[[ Data for the task, beginning ]]

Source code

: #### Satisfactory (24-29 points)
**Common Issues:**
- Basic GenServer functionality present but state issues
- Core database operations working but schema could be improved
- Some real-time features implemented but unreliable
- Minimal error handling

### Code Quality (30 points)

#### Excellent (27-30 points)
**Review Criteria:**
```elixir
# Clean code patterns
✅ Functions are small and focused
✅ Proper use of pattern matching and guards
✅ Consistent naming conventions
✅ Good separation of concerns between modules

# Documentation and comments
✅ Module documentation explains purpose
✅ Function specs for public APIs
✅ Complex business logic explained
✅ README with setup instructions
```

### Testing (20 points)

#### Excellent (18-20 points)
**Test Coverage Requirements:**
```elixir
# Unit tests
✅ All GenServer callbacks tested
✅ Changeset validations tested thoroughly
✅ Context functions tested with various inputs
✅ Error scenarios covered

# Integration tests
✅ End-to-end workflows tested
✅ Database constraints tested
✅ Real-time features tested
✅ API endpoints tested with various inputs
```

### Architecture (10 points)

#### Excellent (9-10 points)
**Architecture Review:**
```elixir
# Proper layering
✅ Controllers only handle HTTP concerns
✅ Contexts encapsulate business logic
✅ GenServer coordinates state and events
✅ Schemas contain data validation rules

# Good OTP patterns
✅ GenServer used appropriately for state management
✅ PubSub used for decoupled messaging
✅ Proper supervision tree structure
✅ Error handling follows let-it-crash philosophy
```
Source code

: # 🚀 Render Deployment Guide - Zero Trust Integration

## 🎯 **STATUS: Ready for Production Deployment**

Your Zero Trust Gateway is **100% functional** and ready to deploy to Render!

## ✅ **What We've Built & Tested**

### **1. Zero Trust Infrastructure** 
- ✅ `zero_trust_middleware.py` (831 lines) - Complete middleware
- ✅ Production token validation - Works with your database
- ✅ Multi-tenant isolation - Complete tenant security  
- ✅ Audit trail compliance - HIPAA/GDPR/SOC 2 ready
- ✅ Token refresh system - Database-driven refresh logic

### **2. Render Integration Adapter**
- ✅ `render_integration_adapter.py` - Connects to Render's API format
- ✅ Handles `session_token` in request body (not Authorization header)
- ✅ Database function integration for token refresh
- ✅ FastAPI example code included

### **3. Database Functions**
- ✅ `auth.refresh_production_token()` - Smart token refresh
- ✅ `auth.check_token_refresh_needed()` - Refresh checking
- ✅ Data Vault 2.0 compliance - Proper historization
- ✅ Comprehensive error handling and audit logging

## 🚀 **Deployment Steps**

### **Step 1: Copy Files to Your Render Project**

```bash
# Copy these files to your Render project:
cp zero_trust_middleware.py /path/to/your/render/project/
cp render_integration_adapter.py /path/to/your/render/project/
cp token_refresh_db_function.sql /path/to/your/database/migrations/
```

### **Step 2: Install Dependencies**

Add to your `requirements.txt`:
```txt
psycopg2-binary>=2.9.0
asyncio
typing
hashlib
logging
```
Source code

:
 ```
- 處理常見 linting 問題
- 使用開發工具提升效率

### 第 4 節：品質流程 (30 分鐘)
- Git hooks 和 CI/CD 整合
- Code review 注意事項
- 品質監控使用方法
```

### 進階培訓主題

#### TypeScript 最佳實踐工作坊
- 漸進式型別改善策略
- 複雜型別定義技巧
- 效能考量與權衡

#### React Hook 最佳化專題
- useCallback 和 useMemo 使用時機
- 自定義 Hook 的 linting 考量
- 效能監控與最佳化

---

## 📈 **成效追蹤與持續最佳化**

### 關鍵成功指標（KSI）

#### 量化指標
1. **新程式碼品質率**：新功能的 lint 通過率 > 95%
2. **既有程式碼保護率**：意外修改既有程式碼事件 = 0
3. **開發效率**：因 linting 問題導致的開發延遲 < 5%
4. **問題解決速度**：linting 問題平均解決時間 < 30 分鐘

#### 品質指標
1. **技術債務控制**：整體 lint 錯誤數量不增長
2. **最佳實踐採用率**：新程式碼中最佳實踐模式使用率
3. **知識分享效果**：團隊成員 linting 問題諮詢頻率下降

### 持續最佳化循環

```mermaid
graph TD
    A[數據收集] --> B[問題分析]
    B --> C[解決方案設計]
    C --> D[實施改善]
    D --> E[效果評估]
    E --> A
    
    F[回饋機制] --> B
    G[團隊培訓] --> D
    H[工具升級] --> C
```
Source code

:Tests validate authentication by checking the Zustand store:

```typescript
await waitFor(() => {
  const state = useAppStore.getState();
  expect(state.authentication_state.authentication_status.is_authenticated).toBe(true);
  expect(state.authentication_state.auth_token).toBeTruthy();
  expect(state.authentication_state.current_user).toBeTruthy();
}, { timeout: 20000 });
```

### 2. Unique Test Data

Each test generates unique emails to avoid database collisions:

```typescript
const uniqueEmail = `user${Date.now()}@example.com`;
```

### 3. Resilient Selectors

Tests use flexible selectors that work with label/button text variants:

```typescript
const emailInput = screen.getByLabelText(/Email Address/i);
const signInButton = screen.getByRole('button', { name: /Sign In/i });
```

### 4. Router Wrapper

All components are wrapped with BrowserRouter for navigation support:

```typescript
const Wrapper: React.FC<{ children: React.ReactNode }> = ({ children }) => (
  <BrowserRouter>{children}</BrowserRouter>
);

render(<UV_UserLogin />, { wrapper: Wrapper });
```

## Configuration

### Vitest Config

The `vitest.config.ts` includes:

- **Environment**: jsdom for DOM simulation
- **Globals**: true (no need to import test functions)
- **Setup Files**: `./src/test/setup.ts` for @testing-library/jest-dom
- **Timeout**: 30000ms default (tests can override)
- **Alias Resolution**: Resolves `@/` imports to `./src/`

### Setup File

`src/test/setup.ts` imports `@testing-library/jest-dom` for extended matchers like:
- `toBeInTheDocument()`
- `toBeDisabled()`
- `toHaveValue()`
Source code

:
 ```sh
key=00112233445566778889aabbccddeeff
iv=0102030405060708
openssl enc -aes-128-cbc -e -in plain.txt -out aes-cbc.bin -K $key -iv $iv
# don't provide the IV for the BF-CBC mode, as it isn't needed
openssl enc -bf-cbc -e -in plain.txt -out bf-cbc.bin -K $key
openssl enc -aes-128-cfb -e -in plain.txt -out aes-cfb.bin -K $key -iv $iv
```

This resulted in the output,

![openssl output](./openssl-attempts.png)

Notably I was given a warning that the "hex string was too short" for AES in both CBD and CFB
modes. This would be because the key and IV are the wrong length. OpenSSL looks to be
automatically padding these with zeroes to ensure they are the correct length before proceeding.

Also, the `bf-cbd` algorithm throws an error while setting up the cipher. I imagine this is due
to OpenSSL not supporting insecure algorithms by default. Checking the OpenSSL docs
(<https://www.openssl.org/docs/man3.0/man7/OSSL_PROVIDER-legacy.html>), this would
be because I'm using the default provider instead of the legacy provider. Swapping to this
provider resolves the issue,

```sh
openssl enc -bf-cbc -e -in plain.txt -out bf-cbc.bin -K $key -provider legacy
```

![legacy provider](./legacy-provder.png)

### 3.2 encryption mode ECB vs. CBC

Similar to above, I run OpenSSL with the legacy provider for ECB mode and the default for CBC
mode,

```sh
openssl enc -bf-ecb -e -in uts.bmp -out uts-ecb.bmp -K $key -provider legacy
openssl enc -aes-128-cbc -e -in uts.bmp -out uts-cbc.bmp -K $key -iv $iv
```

[[ Data for the task, end ]]

◆ Work instruction
The number of lines above containing the word "example" is all that should be returned.

◆ Result for this task
2